Pouvez-vous détailler les grandes étapes du projet de parc solaire de Cruis dans les Alpes-de-Haute-Provence ?
Ce projet de centrale de 10,6 MW est situé sur les pentes de la Montagne de Lure dans la commune de Cruis (Alpes-de-Haute-Provence). Il a été très long à aboutir. Il a été initié en 2009 par les élus locaux. Il a fallu obtenir trois autorisations : le permis de construire, la demande de défrichement et la dérogation à destruction d’espèces protégées. Les deux premières ont été obtenues en 2017 et n’ont jamais été attaquées. La troisième, qui date de 2020 a été attaquée par l’association Les Amis de la Montagne de Lure. Leur recours a été admis par la Cour administrative d’appel de Marseille et la dérogation accordée par la préfecture a été annulée.
Qu’avez-vous pensé de cette décision ?
Pour mener ce projet, nous avons mené des études sur une surface de 40 hectares pour finalement en retenir un peu moins de 17 hectares.
Nous avons donc été étonnés de cette décision.
Nous avons décidé de nous pourvoir en cassation devant le Conseil d’État.
La décision qui sera prise pourrait faire jurisprudence.
Quid de la mise en service de la centrale ?

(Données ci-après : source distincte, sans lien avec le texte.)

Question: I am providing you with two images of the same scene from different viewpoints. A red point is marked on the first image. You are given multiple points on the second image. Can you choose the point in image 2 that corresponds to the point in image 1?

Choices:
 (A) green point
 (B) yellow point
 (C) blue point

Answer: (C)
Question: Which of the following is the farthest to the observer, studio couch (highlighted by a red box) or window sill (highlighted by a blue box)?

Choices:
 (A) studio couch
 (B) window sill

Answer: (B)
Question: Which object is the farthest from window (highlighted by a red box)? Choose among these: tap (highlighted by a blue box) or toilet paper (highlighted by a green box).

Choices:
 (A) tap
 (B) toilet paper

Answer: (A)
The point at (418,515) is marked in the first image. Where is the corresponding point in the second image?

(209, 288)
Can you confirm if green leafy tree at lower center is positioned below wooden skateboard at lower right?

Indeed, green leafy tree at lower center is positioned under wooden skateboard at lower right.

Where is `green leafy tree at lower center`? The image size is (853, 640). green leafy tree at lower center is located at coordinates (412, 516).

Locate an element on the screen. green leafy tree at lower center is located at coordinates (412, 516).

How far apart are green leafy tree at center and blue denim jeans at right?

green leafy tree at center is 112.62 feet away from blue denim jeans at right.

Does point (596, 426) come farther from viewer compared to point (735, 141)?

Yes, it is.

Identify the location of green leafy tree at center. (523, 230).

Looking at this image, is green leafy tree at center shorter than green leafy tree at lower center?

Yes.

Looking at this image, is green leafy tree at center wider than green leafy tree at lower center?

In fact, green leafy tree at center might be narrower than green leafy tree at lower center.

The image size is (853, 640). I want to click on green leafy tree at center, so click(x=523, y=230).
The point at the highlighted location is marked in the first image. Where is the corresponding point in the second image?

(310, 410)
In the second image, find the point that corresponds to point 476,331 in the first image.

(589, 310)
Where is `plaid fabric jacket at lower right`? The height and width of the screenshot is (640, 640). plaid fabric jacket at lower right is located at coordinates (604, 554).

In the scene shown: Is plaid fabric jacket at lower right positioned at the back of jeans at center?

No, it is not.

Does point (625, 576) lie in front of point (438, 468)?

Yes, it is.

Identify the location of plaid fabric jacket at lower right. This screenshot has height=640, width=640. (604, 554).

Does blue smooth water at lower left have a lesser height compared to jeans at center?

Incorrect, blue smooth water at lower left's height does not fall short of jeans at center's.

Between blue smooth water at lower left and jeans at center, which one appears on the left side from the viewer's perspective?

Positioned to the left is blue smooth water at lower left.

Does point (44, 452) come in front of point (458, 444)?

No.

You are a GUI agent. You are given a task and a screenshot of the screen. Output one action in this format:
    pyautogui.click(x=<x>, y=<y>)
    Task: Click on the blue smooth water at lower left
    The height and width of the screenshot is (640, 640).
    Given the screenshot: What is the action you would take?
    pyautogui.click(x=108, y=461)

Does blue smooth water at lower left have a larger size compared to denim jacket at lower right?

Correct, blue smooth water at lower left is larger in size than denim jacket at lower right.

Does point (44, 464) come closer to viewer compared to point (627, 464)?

La décision est intervenue alors que le chantier est terminé. Il reste à réaliser les tests de connexion au réseau. Nos mesures, notamment compensatoires, ont été validées et menées au-delà du périmètre des 17 hectares du projet. Nous pensons pouvoir la mettre en service dans les prochains mois.
Combien de parcs sont aujourd’hui exploités par Boralex en Région Paca ?
Avec celui de la Montagne de Lure, nous comptons trois parcs solaires, qui représentent un total d’une quarantaine de MW installés, soit l’équivalent de la consommation électrique de 60 000 personnes.
Le parc des Cigalettes, implanté à Peyruis dans les Alpes-de-Haute-Provence a été mis en service en octobre 2015, année au cours de laquelle Boralex a décidé de créer un bureau en région Paca.
Nous avons également un parc flottant à Peyrolles près d’Aix-en-Provence qui fonctionne depuis décembre 2021 et qui fut le premier parc flottant du groupe. Il s’agit de plus de 43 000 panneaux solaires installés sur une structure flottante d’une emprise totale de 12,6 ha. Enfin, il y a le projet de Cruis.
Quels sont les parcs en projet ?
Nous avons aujourd’hui dans les tuyaux plus de 200 MW en développement. Ces projets sont développés par l’équipe de 9 personnes installée à Marseille. Ils sont implantés dans le Var, le Vaucluse ou les Alpes-de-Haute-Provence et sont tous à des stades différents d’avancement. Les plus avancés sont en cours d’instruction avec des autorisations attendues en 2025 ou 2026. Le temps de développement d’un parc solaire oscille entre 5 et 8 ans. Le choc de simplification annoncé par le gouvernement doit permettre d’accélérer les procédures, mais les décisions n’ont pas été entérinées.
À quels enjeux les équipes de Boralex doivent-elles répondre pour permettre la concrétisation des projets ?
Nous composons avec différentes thématiques : le projet de parc doit d’abord s’intégrer dans son environnement.
Ensuite, nous appliquons la méthode "ERC", soit "éviter, réduire, compenser." Il s’agit donc d’éviter, réduire et compenser les impacts produits sur les milieux naturels lors du chantier et de l’exploitation des centrales solaires.
Enfin, un projet comme celui-ci doit être accepté par les élus et les populations. Pour favoriser cette acceptabilité, nous avons accès à de nouveaux outils : l’investissement participatif au capital du projet, le financement participatif réservé aux populations locales, l’offre d’électricité via un tiers ou via l’autoconsommation collective. Nous n’avons pas encore expérimenté de telles solutions en région Paca, car ces mécanismes n’existaient pas pour nos projets les plus anciens.
Menez-vous des projets agrivoltaïques ?
L’agrivoltaïsme est un débouché que nous observons depuis deux ans. Nous avons embauché un ingénieur agronome pour nous permettre d’appréhender au mieux les enjeux agricoles et de répondre aux besoins des exploitants. Des projets sont en phase d’étude en région Paca, d’autres sont plus avancés en Occitanie, en association avec du pâturage ovin ou bovin ou de l’arboriculture.
Nous regardons aussi de près le marché des ombrières parce qu’il y a une vraie appétence du territoire pour cette source d’énergie. Le groupe Boralex, présent en France depuis 2001, est
associé à l’énergie éolienne, et nous développons le solaire avec une volonté d’équilibrer les deux sources d’énergie, le soleil et le vent.